Executive Summary : | Supramolecular self-assembly is the spontaneous assembly of small molecular components to form larger aggregates via reversible non-covalent binding. Such self-assembly approach generally leads to the formation of thermodynamically most stable architectures. Self-assembled 3D coordination architectures are very appealing since their formation and properties are controlled by specific directional information and functionalities encoded in the subunits. The aim of the proposed project is to design 3D discrete architectures having confined nanospace with special decoration for storing/stabilization of unusual conformations of organic compounds and for performing chemical reactions with special emphasis on achieving enantioselective transformations.

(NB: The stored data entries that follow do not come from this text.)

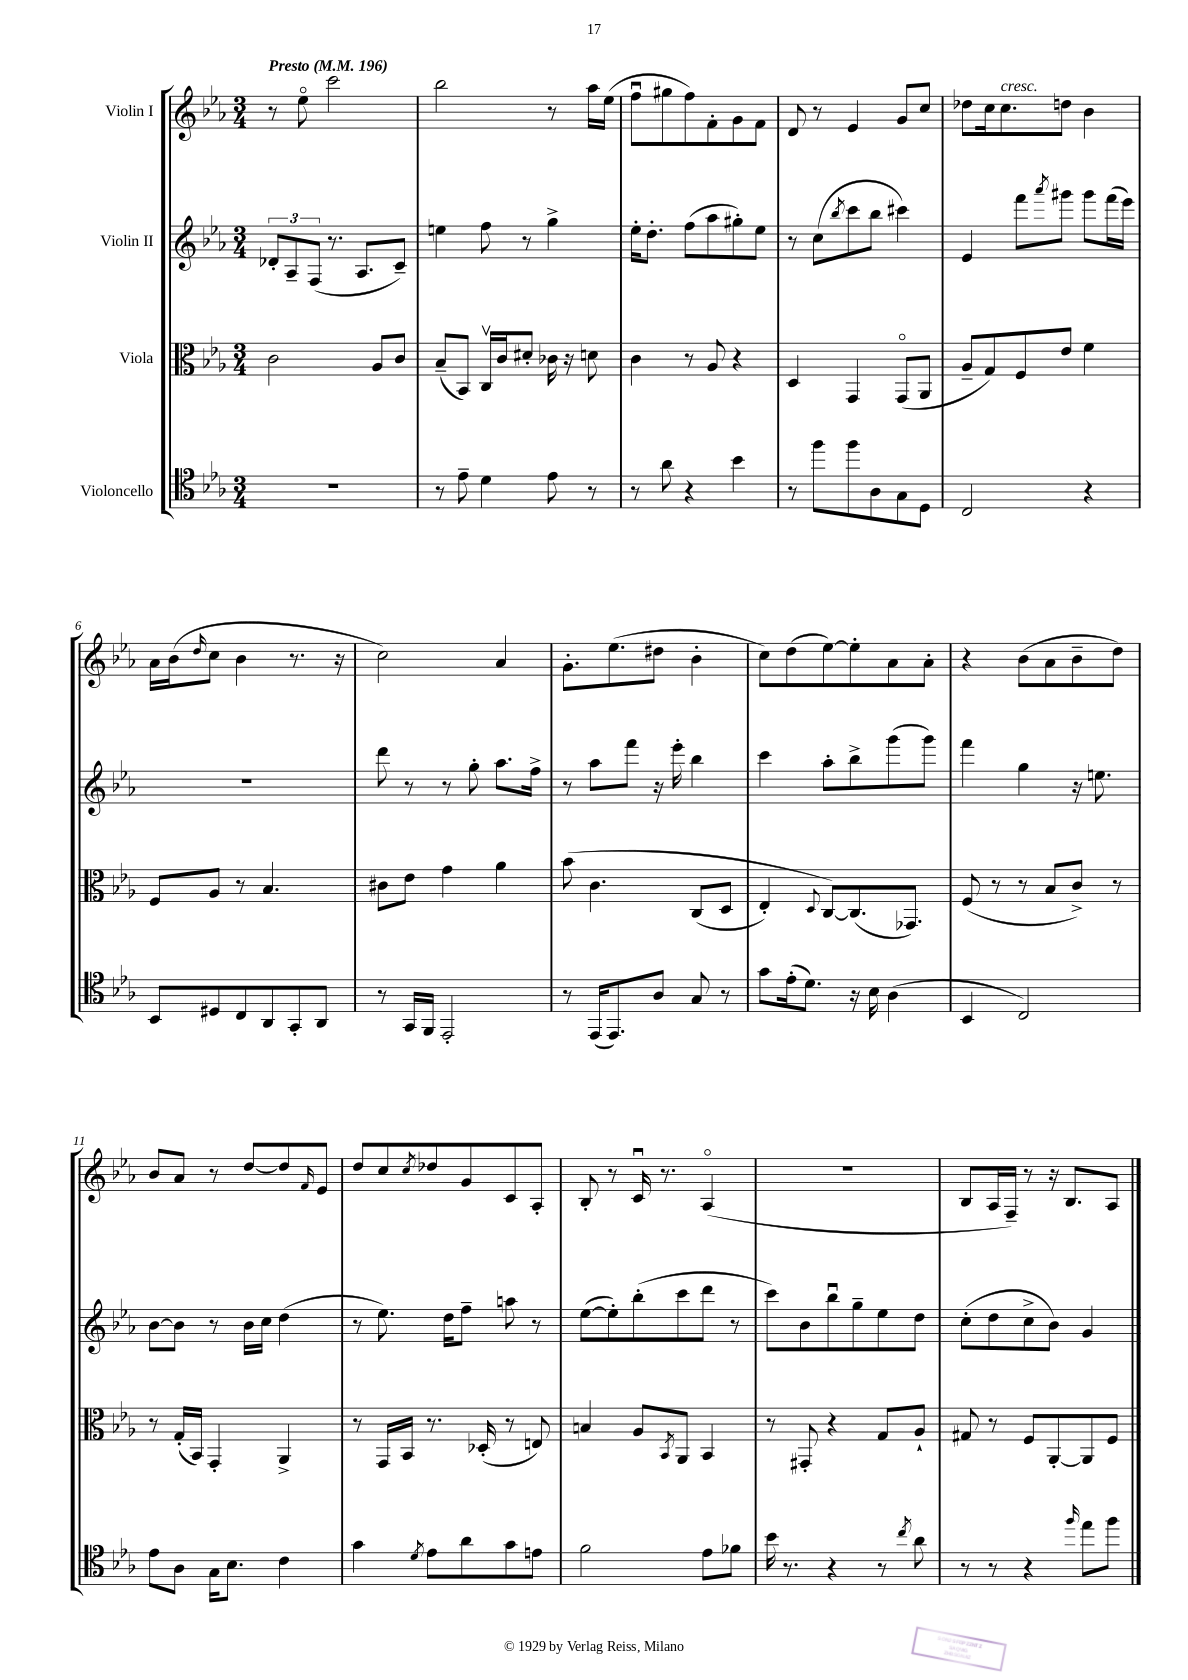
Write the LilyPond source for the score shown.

<<
\new StaffGroup <<
\new Staff = "s0" \with { instrumentName = "Violin I" } {
    \clef treble \key ees \major \numericTimeSignature \time 3/4 \tempo "Presto" 4 = 196
    r8 ees''8\flageolet c'''2 |
    bes''2 r8 aes''16 ees''16( |
    f''8\downbow gis''8 f''8) f'8-. g'8 f'8 |
    d'8 r8 ees'4 g'8 c''8 |
    des''8 c''16 c''8.^\markup { \italic "cresc." } d''8 bes'4 |
    aes'16 bes'16( \grace { d''16 } c''8 bes'4 r8. r16 |
    c''2) aes'4 |
    g'8.-. ees''8.( dis''8 bes'4-. |
    c''8) d''8( ees''8~) ees''8-. aes'8 aes'8-. |
    r4 bes'8( aes'8 bes'8-- d''8) |
    bes'8 aes'8 r8 d''8~ d''8 \grace { f'16 } ees'8 |
    d''8 c''8 \acciaccatura { c''8 } des''8 g'8 c'8 aes8-. |
    bes8-. r8 c'16\downbow r8. aes4\flageolet( |
    R2. |
    bes8 aes16 f16--) r8 r16 bes8. aes8 \bar "|." |
}
\new Staff = "s1" \with { instrumentName = "Violin II" } {
    \clef treble \key ees \major \numericTimeSignature \time 3/4
    \tuplet 3/2 { des'8-. aes8-- f8( } r8. aes8. c'8--) |
    e''4 f''8 r8 g''4-> |
    ees''16-. d''8.-. f''8( aes''8 gis''8-.) ees''8 |
    r8 c''8( \acciaccatura { bes''8 } c'''8 bes''8 cis'''4) |
    ees'4 f'''8 \acciaccatura { aes'''8 } gis'''8 gis'''8 f'''16( ees'''16) |
    R2. |
    d'''8 r8 r8 g''8-. aes''8. f''16-> |
    r8 aes''8 f'''8 r16 ees'''16-. bes''4 |
    c'''4 aes''8-. bes''8-> g'''8( g'''8) |
    f'''4 g''4 r16 e''8. |
    bes'8~ bes'8 r8 bes'16 c''16 d''4( |
    r8 ees''8.) d''16 f''8-- a''8 r8 |
    ees''8~( ees''8-.) bes''8-.( c'''8 d'''8 r8 |
    c'''8) bes'8 bes''8\downbow g''8-- ees''8 d''8 |
    c''8-.( d''8 c''8-> bes'8) g'4 \bar "|." |
}
\new Staff = "s2" \with { instrumentName = "Viola" } {
    \clef alto \key ees \major \numericTimeSignature \time 3/4
    c'2 aes8 c'8 |
    bes8--( bes,8) c16\upbow c'16 dis'8-. ces'16 r16 d'8 |
    c'4 r8 aes8 r4 |
    d4 g,4 g,8\flageolet( aes,8 |
    aes8-- g8) f8 ees'8 f'4 |
    f8 aes8 r8 bes4. |
    cis'8 ees'8 g'4 aes'4 |
    bes'8\( c'4. c8( d8 |
    ees4-.) \appoggiatura { d8 } c8~\) c8.( ges,8.) |
    f8( r8 r8 bes8 c'8->) r8 |
    r8 g16-.( bes,16) g,4-. aes,4-> |
    r8 g,16 bes,16 r8. des16-.( r8 e8) |
    b4 aes8 \acciaccatura { bes,8 } aes,8 bes,4 |
    r8 gis,8-. r4 g8 aes8-! |
    gis8 r8 f8 aes,8~-. aes,8 f8 \bar "|." |
}
\new Staff = "s3" \with { instrumentName = "Violoncello" } {
    \clef tenor \key ees \major \numericTimeSignature \time 3/4
    R2. |
    r8 ees'8-- d'4 ees'8 r8 |
    r8 aes'8 r4 bes'4 |
    r8 f''8 f''8 aes8 g8 d8 |
    c2 r4 |
    bes,8 dis8 c8 aes,8 g,8-. aes,8 |
    r8 g,16 f,16 ees,2-. |
    r8 ees,16( ees,8.) aes8 g8 r8 |
    g'8 ees'16-.( d'8.) r16 bes16 aes4( |
    bes,4 c2) |
    ees'8 aes8 g16 bes8. c'4 |
    g'4 \acciaccatura { d'8 } ees'8 aes'8 g'8 e'8 |
    f'2 ees'8 fes'8 |
    bes'16 r8. r4 r8 \acciaccatura { c''8 } aes'8 |
    r8 r8 r4 \grace { f''16 } ees''8 f''8 \bar "|." |
}
>>
>>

Three-dimensional (3D) confined architectures have received huge appreciation in recent times from the scientific community due to their potential applications in catalysis, host-guest chemistry and catalysis. Use of such architectures in stabilization of reactive intermediates/ unusual conformers and enantioselective reactions is not well explored. Consequently, design and synthesis of multifunctional three-dimensional (3D) discrete molecular architectures have gained paramount attention in current scientific advancements for exploring the use of these systems for the above-mentioned reasons.

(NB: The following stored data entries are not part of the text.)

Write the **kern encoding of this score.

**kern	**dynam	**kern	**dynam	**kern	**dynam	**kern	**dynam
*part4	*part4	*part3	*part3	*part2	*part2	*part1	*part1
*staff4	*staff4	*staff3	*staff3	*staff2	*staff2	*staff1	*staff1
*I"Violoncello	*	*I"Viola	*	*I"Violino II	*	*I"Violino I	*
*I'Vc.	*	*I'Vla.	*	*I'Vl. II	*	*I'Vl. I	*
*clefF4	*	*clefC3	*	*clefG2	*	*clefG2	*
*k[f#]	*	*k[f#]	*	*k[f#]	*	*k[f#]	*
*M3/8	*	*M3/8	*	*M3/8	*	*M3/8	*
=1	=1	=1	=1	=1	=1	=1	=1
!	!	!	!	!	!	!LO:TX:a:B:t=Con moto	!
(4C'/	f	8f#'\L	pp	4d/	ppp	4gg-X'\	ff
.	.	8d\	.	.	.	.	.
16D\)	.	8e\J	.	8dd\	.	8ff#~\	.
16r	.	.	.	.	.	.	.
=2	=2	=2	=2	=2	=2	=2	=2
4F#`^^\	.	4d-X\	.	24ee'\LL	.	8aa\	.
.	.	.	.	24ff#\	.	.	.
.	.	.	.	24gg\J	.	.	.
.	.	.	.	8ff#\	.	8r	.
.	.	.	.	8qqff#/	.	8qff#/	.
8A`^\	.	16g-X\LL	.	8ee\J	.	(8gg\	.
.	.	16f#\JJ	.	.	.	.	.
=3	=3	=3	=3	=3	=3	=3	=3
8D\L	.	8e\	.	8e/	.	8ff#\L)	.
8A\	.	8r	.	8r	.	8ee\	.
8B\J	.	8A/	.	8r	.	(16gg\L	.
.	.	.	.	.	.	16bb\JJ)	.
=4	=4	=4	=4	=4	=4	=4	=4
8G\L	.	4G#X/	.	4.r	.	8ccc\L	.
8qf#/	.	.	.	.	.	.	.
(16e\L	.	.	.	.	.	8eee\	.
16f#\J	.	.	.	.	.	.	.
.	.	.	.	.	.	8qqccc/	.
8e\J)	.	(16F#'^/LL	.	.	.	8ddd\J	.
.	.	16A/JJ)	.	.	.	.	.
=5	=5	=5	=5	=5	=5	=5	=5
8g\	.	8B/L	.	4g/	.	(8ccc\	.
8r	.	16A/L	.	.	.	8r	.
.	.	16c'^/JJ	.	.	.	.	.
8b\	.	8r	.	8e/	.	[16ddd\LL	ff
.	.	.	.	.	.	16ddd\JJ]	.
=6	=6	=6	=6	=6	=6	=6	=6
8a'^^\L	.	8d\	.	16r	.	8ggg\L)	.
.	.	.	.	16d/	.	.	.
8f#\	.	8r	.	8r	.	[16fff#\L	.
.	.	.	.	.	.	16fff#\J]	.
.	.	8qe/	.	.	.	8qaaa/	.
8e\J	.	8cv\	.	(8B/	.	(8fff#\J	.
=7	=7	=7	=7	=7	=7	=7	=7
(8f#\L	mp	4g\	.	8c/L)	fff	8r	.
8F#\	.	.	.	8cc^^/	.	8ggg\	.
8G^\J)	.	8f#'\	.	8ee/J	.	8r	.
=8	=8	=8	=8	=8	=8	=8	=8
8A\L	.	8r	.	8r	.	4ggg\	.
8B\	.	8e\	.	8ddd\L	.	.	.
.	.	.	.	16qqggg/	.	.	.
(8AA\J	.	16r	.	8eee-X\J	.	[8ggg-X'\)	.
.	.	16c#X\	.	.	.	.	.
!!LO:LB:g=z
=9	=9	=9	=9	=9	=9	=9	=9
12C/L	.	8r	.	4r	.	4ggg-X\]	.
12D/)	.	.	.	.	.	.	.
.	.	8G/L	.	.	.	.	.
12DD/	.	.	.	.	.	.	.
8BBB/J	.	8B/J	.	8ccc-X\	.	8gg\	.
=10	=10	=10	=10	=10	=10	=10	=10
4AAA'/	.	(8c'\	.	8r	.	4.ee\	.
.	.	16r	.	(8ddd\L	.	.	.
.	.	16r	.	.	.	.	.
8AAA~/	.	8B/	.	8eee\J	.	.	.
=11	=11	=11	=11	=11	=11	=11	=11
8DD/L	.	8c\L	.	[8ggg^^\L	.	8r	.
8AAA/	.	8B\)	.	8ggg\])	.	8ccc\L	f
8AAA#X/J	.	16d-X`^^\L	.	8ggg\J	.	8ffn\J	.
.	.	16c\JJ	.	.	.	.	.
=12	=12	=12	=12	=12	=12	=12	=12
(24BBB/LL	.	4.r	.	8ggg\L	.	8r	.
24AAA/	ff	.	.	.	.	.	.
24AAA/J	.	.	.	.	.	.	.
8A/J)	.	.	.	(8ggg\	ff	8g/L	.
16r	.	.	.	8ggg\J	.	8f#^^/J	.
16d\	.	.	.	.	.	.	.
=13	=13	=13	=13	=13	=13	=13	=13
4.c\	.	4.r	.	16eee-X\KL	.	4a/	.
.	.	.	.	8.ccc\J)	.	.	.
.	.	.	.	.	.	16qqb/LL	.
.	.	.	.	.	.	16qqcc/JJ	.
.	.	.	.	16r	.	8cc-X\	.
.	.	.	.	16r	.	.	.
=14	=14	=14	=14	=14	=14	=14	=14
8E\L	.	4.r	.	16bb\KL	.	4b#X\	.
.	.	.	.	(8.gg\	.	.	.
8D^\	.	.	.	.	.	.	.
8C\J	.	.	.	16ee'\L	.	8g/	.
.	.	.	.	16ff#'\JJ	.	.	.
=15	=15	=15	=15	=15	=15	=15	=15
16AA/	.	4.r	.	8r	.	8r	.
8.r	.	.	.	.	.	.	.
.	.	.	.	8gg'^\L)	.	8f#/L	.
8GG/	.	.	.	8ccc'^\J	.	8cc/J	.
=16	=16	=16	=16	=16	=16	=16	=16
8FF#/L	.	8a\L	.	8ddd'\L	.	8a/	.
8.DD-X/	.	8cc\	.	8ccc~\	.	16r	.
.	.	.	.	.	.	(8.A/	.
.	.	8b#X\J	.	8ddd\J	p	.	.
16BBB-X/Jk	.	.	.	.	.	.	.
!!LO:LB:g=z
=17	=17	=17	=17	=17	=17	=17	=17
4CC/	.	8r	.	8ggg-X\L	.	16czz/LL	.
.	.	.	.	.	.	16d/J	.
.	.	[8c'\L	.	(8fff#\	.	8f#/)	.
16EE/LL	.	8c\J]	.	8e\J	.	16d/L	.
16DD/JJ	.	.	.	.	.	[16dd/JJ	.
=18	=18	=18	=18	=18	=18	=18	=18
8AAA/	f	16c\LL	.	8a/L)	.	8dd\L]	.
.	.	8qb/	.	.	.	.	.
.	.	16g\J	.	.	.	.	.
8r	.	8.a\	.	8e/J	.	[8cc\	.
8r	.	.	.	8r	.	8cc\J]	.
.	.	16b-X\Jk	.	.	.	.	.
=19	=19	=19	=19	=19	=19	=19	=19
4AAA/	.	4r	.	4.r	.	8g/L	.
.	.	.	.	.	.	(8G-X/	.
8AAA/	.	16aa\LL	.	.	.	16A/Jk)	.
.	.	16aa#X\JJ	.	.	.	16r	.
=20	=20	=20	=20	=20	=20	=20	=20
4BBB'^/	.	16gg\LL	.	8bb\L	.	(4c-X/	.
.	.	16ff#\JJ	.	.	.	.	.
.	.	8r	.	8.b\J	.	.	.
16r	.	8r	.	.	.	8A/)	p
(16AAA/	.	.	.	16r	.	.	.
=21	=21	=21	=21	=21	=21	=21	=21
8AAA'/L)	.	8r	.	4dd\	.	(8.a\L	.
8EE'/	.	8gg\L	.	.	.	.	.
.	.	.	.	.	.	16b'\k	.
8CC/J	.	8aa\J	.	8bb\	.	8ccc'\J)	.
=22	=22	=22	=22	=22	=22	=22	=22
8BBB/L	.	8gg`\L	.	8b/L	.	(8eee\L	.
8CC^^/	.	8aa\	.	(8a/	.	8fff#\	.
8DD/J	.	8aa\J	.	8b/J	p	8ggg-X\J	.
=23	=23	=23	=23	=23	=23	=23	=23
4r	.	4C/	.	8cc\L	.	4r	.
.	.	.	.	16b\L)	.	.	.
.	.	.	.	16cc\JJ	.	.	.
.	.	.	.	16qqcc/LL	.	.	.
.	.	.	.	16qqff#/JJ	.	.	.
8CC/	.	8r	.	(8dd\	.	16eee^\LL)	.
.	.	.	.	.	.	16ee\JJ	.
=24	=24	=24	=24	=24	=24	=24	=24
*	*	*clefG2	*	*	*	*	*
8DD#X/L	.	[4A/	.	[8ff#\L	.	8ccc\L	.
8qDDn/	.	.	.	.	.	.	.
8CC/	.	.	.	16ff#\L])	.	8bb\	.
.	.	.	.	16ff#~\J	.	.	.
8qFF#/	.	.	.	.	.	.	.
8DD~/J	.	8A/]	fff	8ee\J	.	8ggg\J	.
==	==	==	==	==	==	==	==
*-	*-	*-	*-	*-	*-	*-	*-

This proposal aims to use metal-ligand coordination as driving for to construct three-dimensional architectures of Pd and Ir. The confined pocket of such newly designed architectures will be use to study the chemistry of some photo-/thermo-chromic compounds. Moreover, the confined pocket of some architectures will be decorated with certain chiral functional groups for performing enantioselective organic transformations in the confined nano-space of such molecular containers. Apart from these, efforts will be given to study encapsulation of a wide variety of guest molecules including photo-/light sensitive drugs. |